When Debby Elnatan's son, Rotem, was born with cerebral palsy, doctors told her he would never be able to walk.
For the first couple of years, Elnatan, who lives in Jerusalem, accepted her son's limitations and tried to give Rotem the best life she could.
"He cried almost the entire first year," Elnatan said. "And one day his physical therapist looked at us and said, 'Your child doesn't know what his legs are.'"
So when Rotem was 2, Elnatan started manually walking him, which involved getting down to his level, on her hands and knees – a position that became physically straining after a short time. She thought, "There has to be a better way."
Over the next few years, she went to work to create an apparatus that would support Rotem's weight, keep him upright, and help him walk. After several failures, and with help from other physical therapists and medical technology experts, she came up with what would later be known as the Firefly Upsee, a standing and walking harness for children with motor impairment.
Elnatan's invention has been launched worldwide, thanks to a Northern Ireland-based company called Leckey. It went on sale this month and is now available for the public.
The system includes a harness for the child, which attaches to the parent's waist, and specially engineered sandals. The device allows the parent and child to step simultaneously and leaves their hands free for play and other tasks.

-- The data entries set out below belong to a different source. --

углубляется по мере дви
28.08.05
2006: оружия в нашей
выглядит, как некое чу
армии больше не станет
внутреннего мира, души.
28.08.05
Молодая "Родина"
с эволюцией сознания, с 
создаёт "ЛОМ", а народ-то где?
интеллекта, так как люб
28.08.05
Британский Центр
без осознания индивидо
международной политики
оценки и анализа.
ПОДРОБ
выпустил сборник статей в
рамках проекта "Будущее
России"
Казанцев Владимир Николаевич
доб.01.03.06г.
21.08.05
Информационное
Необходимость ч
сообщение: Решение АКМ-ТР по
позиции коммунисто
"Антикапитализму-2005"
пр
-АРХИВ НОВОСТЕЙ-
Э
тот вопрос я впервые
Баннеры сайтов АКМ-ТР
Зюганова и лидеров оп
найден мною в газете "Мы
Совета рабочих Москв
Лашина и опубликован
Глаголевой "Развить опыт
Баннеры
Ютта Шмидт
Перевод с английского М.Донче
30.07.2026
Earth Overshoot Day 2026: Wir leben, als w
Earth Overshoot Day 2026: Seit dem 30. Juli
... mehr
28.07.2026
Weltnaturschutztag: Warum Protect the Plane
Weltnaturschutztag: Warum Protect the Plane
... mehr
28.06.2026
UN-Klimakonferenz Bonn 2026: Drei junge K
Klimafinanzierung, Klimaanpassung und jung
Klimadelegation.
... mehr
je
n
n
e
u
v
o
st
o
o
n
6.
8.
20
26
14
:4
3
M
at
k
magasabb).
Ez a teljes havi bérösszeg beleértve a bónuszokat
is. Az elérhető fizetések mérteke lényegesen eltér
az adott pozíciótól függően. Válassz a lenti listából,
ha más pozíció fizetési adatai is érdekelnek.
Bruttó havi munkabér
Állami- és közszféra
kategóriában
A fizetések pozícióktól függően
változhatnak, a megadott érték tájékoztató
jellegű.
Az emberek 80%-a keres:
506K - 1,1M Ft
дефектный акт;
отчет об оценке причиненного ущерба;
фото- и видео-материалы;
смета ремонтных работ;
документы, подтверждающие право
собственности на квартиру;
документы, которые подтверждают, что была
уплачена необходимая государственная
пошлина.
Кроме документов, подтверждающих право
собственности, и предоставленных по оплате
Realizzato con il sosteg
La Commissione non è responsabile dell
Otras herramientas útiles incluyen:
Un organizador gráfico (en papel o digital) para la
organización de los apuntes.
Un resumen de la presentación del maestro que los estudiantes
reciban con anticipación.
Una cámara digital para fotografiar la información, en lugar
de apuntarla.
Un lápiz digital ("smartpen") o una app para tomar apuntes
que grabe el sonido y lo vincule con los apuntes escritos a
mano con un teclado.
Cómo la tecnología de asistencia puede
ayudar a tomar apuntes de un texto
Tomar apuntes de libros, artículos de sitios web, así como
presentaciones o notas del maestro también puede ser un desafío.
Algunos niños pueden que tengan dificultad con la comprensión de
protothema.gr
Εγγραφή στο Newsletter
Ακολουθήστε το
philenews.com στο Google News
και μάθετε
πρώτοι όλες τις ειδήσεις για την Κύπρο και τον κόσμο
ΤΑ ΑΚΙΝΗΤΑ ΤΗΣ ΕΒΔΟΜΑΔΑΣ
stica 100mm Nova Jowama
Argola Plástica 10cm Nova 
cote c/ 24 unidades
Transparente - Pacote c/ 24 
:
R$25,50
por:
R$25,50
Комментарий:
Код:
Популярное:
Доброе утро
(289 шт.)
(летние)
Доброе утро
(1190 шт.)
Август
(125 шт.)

The Firefly team, part of the Leckey company, worked closely with Elnatan to design and manufacture the product for the international market. A team of designers, engineers, textile experts and therapists have worked on the project since 2012.
Thanks to the lightning speed of social media, news of the Upsee has spread far and wide, with outlets ranging from MSNBC to People Magazine singing the praises of Elnatan and her “incredible invention.”

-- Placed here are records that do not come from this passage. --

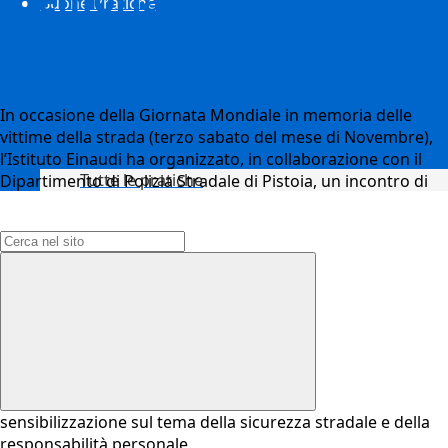
Buone Pratiche
della strada
In occasione della Giornata Mondiale in memoria delle
vittime della strada (terzo sabato del mese di Novembre),
l’Istituto Einaudi ha organizzato, in collaborazione con il
Tutte le pratiche
Dipartimento di Polizia Stradale di Pistoia, un incontro di
Campo di ricerca per le pagine del sito
sensibilizzazione sul tema della sicurezza stradale e della
responsabilità personale.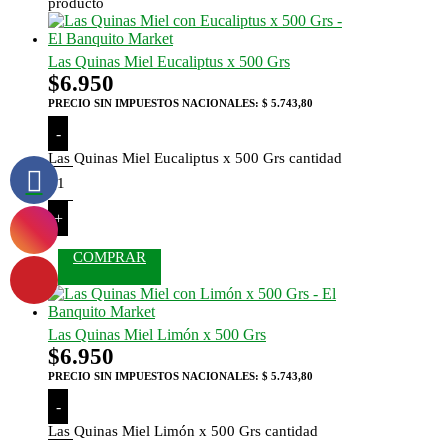
producto
Las Quinas Miel Eucaliptus x 500 Grs
$
6.950
PRECIO SIN IMPUESTOS NACIONALES:
$ 5.743,80
-
Las Quinas Miel Eucaliptus x 500 Grs cantidad
+
COMPRAR
Las Quinas Miel Limón x 500 Grs
$
6.950
PRECIO SIN IMPUESTOS NACIONALES:
$ 5.743,80
-
Las Quinas Miel Limón x 500 Grs cantidad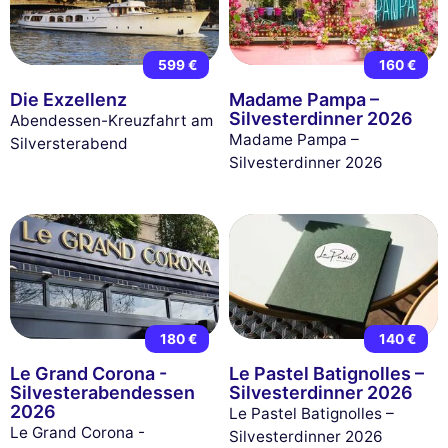
599 €
160 €
Die Exzellenz
Madame Pampa –
Silvesterdinner 2026
Abendessen-Kreuzfahrt am
Madame Pampa –
Silversterabend
Silvesterdinner 2026
180 €
140 €
Le Grand Corona -
Le Pastel Batignolles –
Silvesterabendessen
Silvesterdinner 2026
2026
Le Pastel Batignolles –
Le Grand Corona -
Silvesterdinner 2026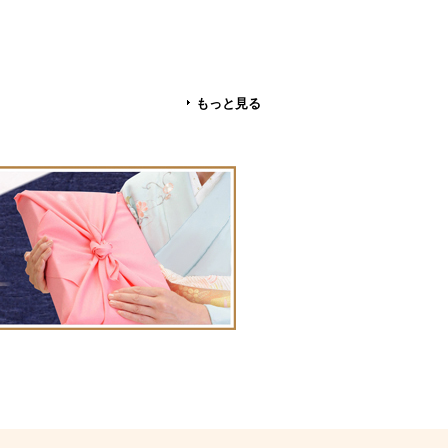
もっと見る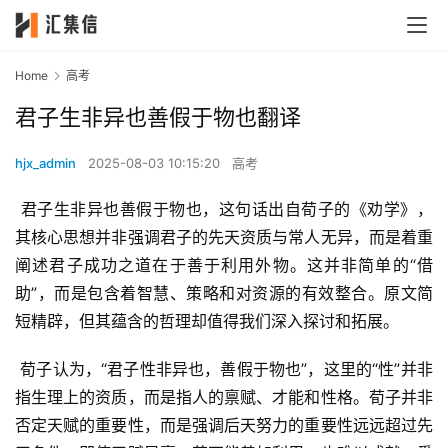
Home
高考
君子生非异也善假于物也翻译
hjx_admin
2025-08-03 10:15:20
高考
 君子生非异也善假于物也，这句话出自荀子的《劝学》，
其核心思想并非强调君子的先天资质与常人无异，而是着重
阐述君子成功之道在于善于利用外物。这并非简单的“借
助”，而是包含着智慧、策略和对资源的有效整合。原文简
短精辟，但其蕴含的哲理却值得我们深入探讨和拓展。
 荀子认为，“君子性非异也，善假于物也”，这里的“性”并非
指生理上的资质，而是指人的禀赋、才能和性格。荀子并非
否定天赋的重要性，而是强调后天努力的重要性远远超过先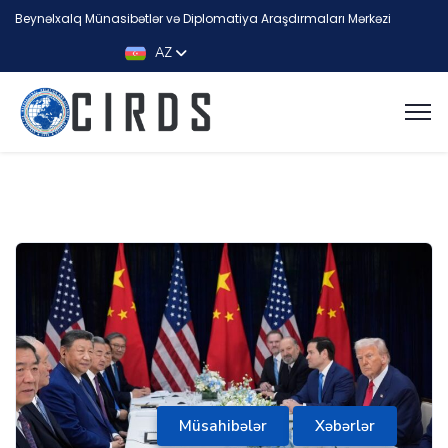
Beynəlxalq Münasibətlər və Diplomatiya Araşdırmaları Mərkəzi
AZ
Müsahibələr
Xəbərlər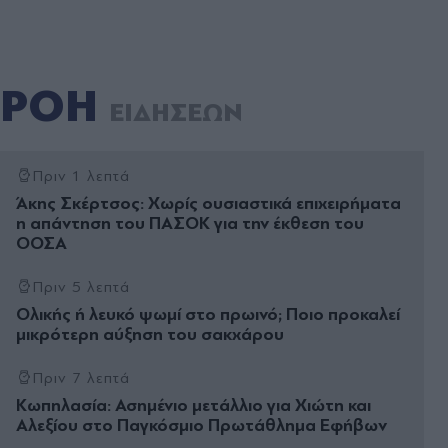
ΡΟΗ
ΕΙΔΗΣΕΩΝ
Πριν 1 λεπτά
Άκης Σκέρτσος: Χωρίς ουσιαστικά επιχειρήματα
η απάντηση του ΠΑΣΟΚ για την έκθεση του
ΟΟΣΑ
Πριν 5 λεπτά
Ολικής ή λευκό ψωμί στο πρωινό; Ποιο προκαλεί
μικρότερη αύξηση του σακχάρου
Πριν 7 λεπτά
Kωπηλασία: Ασημένιο μετάλλιο για Χιώτη και
Αλεξίου στο Παγκόσμιο Πρωτάθλημα Εφήβων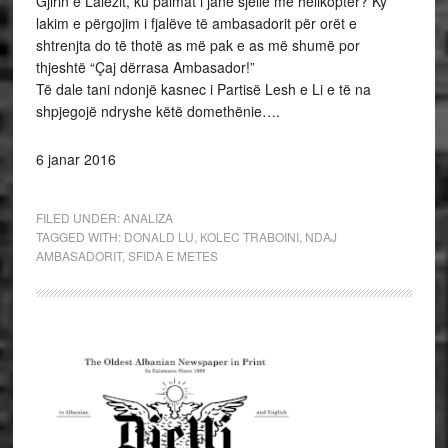
Gjirin e Lalëzit, ku palmat i janë sjellë me helikopter? Ky
lakim e përgojim i fjalëve të ambasadorit për orët e
shtrenjta do të thotë as më pak e as më shumë por
thjeshtë “Çaj dërrasa Ambasador!”
Të dale tani ndonjë kasnec i Partisë Lesh e Li e të na
shpjegojë ndryshe këtë domethënie….
6 janar 2016
FILED UNDER:
ANALIZA
TAGGED WITH:
DONALD LU
,
KOLEC TRABOINI
,
NDAJ
AMBASADORIT
,
SFIDA E METES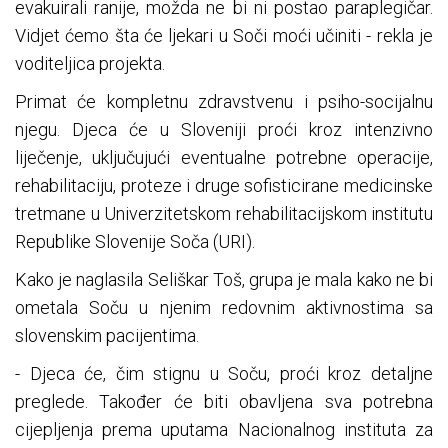
evakuirali ranije, možda ne bi ni postao paraplegičar.
Vidjet ćemo šta će ljekari u Soči moći učiniti - rekla je
voditeljica projekta.
Primat će kompletnu zdravstvenu i psiho-socijalnu
njegu. Djeca će u Sloveniji proći kroz intenzivno
liječenje, uključujući eventualne potrebne operacije,
rehabilitaciju, proteze i druge sofisticirane medicinske
tretmane u Univerzitetskom rehabilitacijskom institutu
Republike Slovenije Soča (URI).
Kako je naglasila Seliškar Toš, grupa je mala kako ne bi
ometala Soču u njenim redovnim aktivnostima sa
slovenskim pacijentima.
- Djeca će, čim stignu u Soču, proći kroz detaljne
preglede. Također će biti obavljena sva potrebna
cijepljenja prema uputama Nacionalnog instituta za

And parents of special-needs children are quick to join in on those praises.
Maura McCrystal of Draperstown, Northern Ireland, mother of 5-year-old Jack, said she recently watched her son play soccer with his dad, his brothers and dog for the first time.
"To see Jack playing like any other 5-year-old boy made me very emotional," McCrystal said. "Jack and his brothers so enjoyed it."
Elnatan's son Rotem is now 19. Though he cannot walk independently, Eltanan said that's not what determines his quality of life.
"Rotem has all of the same needs as everyone else, which is the need to participate fully in life, whether he is age 2 or age 19," she told From the Grapevine. "Rotem and others like him want accessibility, but not only physical. They want access to the world where they can make their dreams come true ... I am certain that Rotem’s smile, his good nature and his sense of humor are a direct result of his participation in family and community activities."
And though she's now able to enjoy the success of the Upsee and see its benefits worldwide, Elnatan said she's not ready to put away her inventor hat just yet.
"I am now in negotiations on another device of mine, and I have many other devices that I plan to commercialize," she said.